### TASK DIRECTIONS
Please copy, exactly as written, the span from the first line below to the line that contains "With sll spring", including both, and skip the pictures.

Top of SOURCE INFORMATION

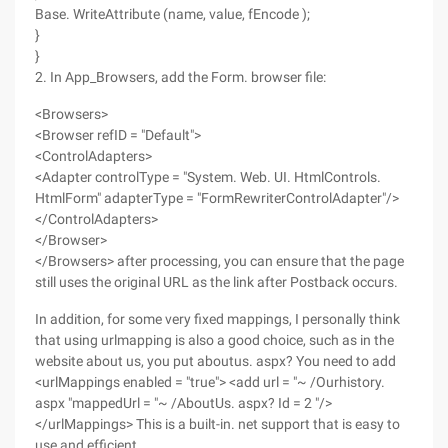
Base. WriteAttribute (name, value, fEncode );
}
}
2. In App_Browsers, add the Form. browser file:
<Browsers>
<Browser refID = "Default">
<ControlAdapters>
<Adapter controlType = "System. Web. UI. HtmlControls.
HtmlForm" adapterType = "FormRewriterControlAdapter"/>
</ControlAdapters>
</Browser>
</Browsers> after processing, you can ensure that the page
still uses the original URL as the link after Postback occurs.
In addition, for some very fixed mappings, I personally think
that using urlmapping is also a good choice, such as in the
website about us, you put aboutus. aspx? You need to add
<urlMappings enabled = "true"> <add url = "~ /Ourhistory.
aspx "mappedUrl = "~ /AboutUs. aspx? Id = 2 "/>
</urlMappings> This is a built-in. net support that is easy to
use and efficient.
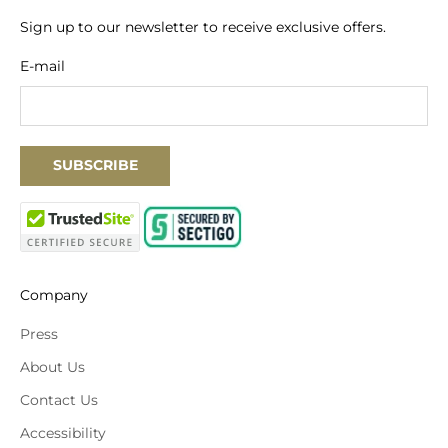
Sign up to our newsletter to receive exclusive offers.
E-mail
SUBSCRIBE
Company
Press
About Us
Contact Us
Accessibility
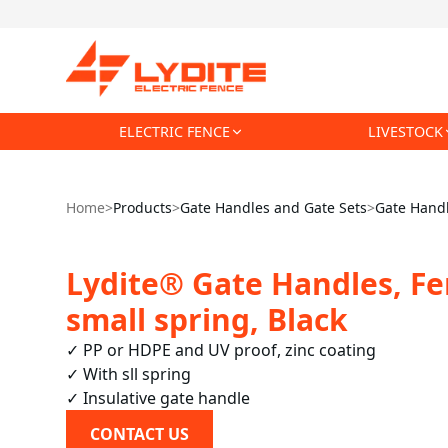
ELECTRIC FENCE
LIVESTOCK
Home
>
Products
>
Gate Handles and Gate Sets
>
Gate Hand
Lydite® Gate Handles, Fe
small spring, Black
✓ PP or HDPE and UV proof, zinc coating

✓ With sll spring

✓ Insulative gate handle 
CONTACT US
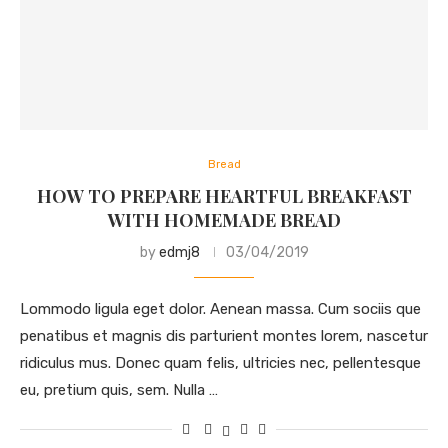
Bread
HOW TO PREPARE HEARTFUL BREAKFAST
WITH HOMEMADE BREAD
by
edmj8
03/04/2019
Lommodo ligula eget dolor. Aenean massa. Cum sociis que
penatibus et magnis dis parturient montes lorem, nascetur
ridiculus mus. Donec quam felis, ultricies nec, pellentesque
eu, pretium quis, sem. Nulla …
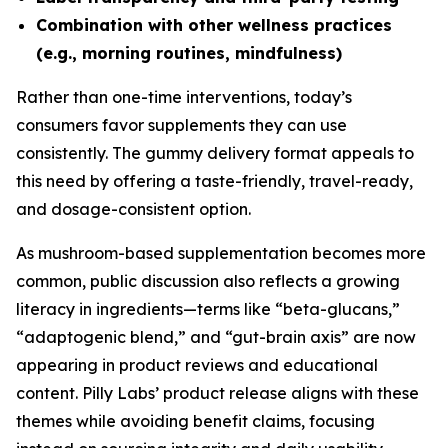
Combination with other wellness practices
(e.g., morning routines, mindfulness)
Rather than one-time interventions, today’s
consumers favor supplements they can use
consistently. The gummy delivery format appeals to
this need by offering a taste-friendly, travel-ready,
and dosage-consistent option.
As mushroom-based supplementation becomes more
common, public discussion also reflects a growing
literacy in ingredients—terms like “beta-glucans,”
“adaptogenic blend,” and “gut-brain axis” are now
appearing in product reviews and educational
content. Pilly Labs’ product release aligns with these
themes while avoiding benefit claims, focusing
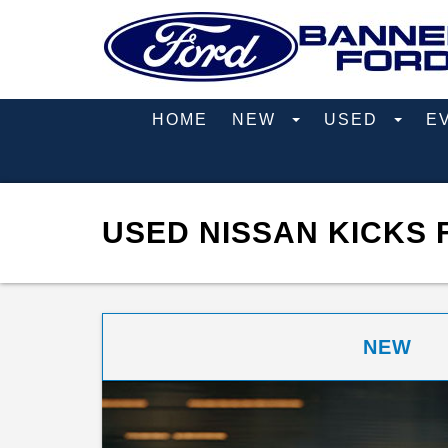
HOME
NEW
USED
E
USED NISSAN KICKS 
NEW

Bottom of SOURCE INFORMATION

### RESPONSE BOX
Base. WriteAttribute (name, value, fEncode );
}
}
2. In App_Browsers, add the Form. browser file:
<Browsers>
<Browser refID = "Default">
<ControlAdapters>
<Adapter controlType = "System. Web. UI. HtmlControls.
HtmlForm" adapterType = "FormRewriterControlAdapter"/>
</ControlAdapters>
</Browser>
</Browsers> after processing, you can ensure that the page
still uses the original URL as the link after Postback occurs.
In addition, for some very fixed mappings, I personally think
that using urlmapping is also a good choice, such as in the
website about us, you put aboutus. aspx? You need to add
<urlMappings enabled = "true"> <add url = "~ /Ourhistory.
aspx "mappedUrl = "~ /AboutUs. aspx? Id = 2 "/>
</urlMappings> This is a built-in. net support that is easy to
use and efficient.
Sign up to our newsletter to receive exclusive offers.
E-mail
SUBSCRIBE
Company
Press
About Us
Contact Us
Accessibility
ELECTRIC FENCE
LIVESTOCK
Home
>
Products
>
Gate Handles and Gate Sets
>
Gate Hand
Lydite® Gate Handles, Fe
small spring, Black
✓ PP or HDPE and UV proof, zinc coating

✓ With sll spring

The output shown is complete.